MSNBC Brings Back Former Dukes Of Hazzard Star To Argue Merits Of Confederate Flag
MSNBC's Steve Kornacki with a "fair and balanced" discussion on flying that Confederate flag. Who needs Fox with segments like this one?
If anyone wasn't already certain that Steve Kornacki has just completely destroyed what was left of Chris Hayes' weekend show on MSNBC since he took over, look no further than regular segments like this one. Following the news as reported by Chris Hayes the night before that South Carolina State Representative Norman "Doug" Brannon has decided to sponsor a bill to take down the Confederate flag flying at their state capitol, Kornacki did some follow up former Dukes of Hazzard star and Georgia Congressman Ben Jones.
I know there's no one else I'd rather hear from on this subject than "Cooter." How about you? This is the same clown that was telling Thomas Roberts earlier this year that Confederate flag license plates are part of the Rev. Dr. Martin Luther King Jr.'s vision for America. So Kornacki and his producers knew exactly what they were getting when they invited him on. Slate's Jamelle Bouie, who appeared with Jones has got the patience of a saint to have sat there and suffered through this nonsense and to have kept his responses as polite as he did here.
Kornacki started things off by asking Jones to respond to Brannon's proposal:
JONES: Not really. It's such a far more nuanced and complex than that to me Steve. I don't think... I'm glad that the representative is bringing this thing. That discussion is needed and it needs to be a sober and thoughtful and compassionate bridge building conversation, among Southerners, black and white of good hearts and caring and sensitivity to each other. And I'm glad it's coming up in December.
We shouldn't be having this fight right now. I don't think we should be making any of these hot political issued in the aftermath of this terrible, unspeakable tragedy. This was a disturbed young man who wanted to make a name for himself. I think he'd been drugging a lot. He got on line with all these white supremacists web sites and things.

--- BRIEF 1 ---
Answer these about the Confederate flag segment post:
(a) Who has decided to sponsor a bill to take down the Confederate flag at the South Carolina state capitol?
(b) What publication is Jamelle Bouie with?
(c) In which month does Jones say he is glad the issue is coming up?
--- BRIEF 2 ---
Copy the part of the Confederate flag segment post that starts with the words containing "Kornacki started things" and ends with "up in December.", renaming "representative" as "lawmaker".

--- DATA SECTION ---
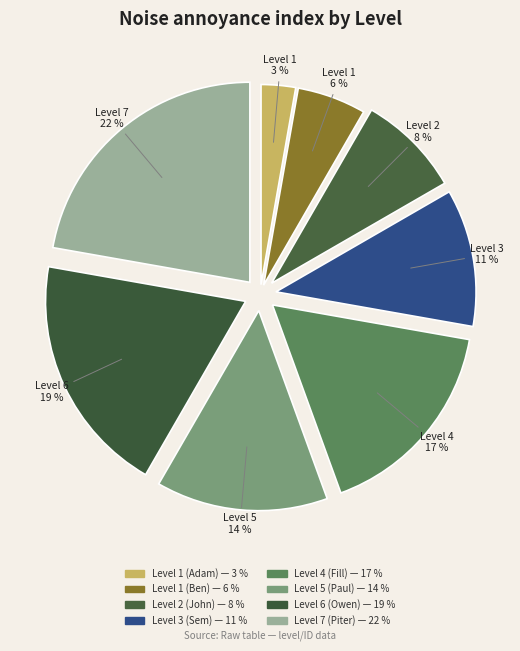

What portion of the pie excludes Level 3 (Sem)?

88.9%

--- WRITTEN SOLUTION 1 ---
(a) South Carolina State Representative Norman "Doug" Brannon
(b) Slate
(c) December

--- WRITTEN SOLUTION 2 ---
Kornacki started things off by asking Jones to respond to Brannon's proposal:
JONES: Not really. It's such a far more nuanced and complex than that to me Steve. I don't think... I'm glad that the lawmaker is bringing this thing. That discussion is needed and it needs to be a sober and thoughtful and compassionate bridge building conversation, among Southerners, black and white of good hearts and caring and sensitivity to each other. And I'm glad it's coming up in December.